隣に居ないというだけで、そう変わらないと思っていた日常が、こんなに会えないとは。
月曜日から加藤に連れられて、まずは挨拶まわりと朝から直行していた。
合間、合間に帰ってきてはいるもののお昼を一緒にとることも出来ず、挨拶程度の会話しか出来ずにいた。
まぁこんなもんかと、戻ってきた平穏な日常に内心ホッとしながらも、何処かで物足りなさも感じていたり。
恭一は帰りも遅いらしく、ラインは来るものの、ゆっくり話すこともないまま一週間だ。
金曜日の今日のお昼は華ちゃんと、いつものように社食でランチだ。
「あら。今日お弁当は?めずらしいわね」
「寝坊してしまって。
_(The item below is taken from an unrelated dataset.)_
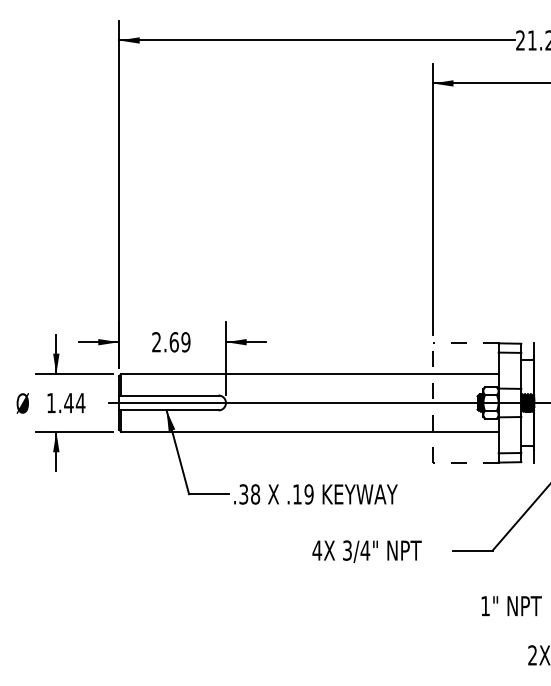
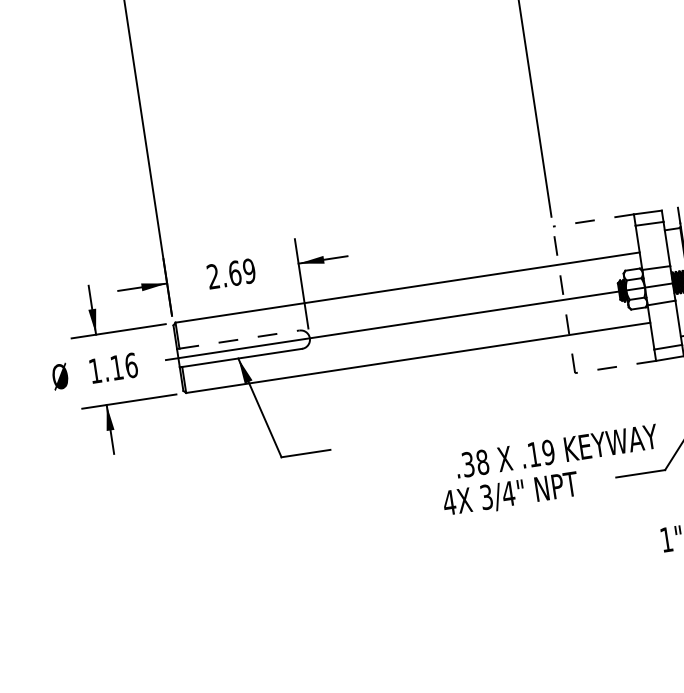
line: (169, 395) -> (239, 339), solid -> dashed
text: (74, 403) -> (123, 367), 1.44 -> 1.16
text: (315, 494) -> (556, 451), moved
作れなかったんです」
久しぶりに社食のランチを選びながら華と順番に並ぶ。
おうどんにしようかな。
お昼の乗ったトレーを持って空いていた窓際の席に着いた。社食の入り口がよく見える席だった。
「で、どう?小早川君と離れた一週間は」
にやり、といたずらな笑みを浮かべながら華が優しく聞いてきた。
「うーん。どう?と、言われても以前の日常に戻って平和だな、と。桃山さんからは相変わらずそっけない感じですが、それも前からですしねぇ」
おうどんをすすりながら、なんら変わりがなかったと思い出す。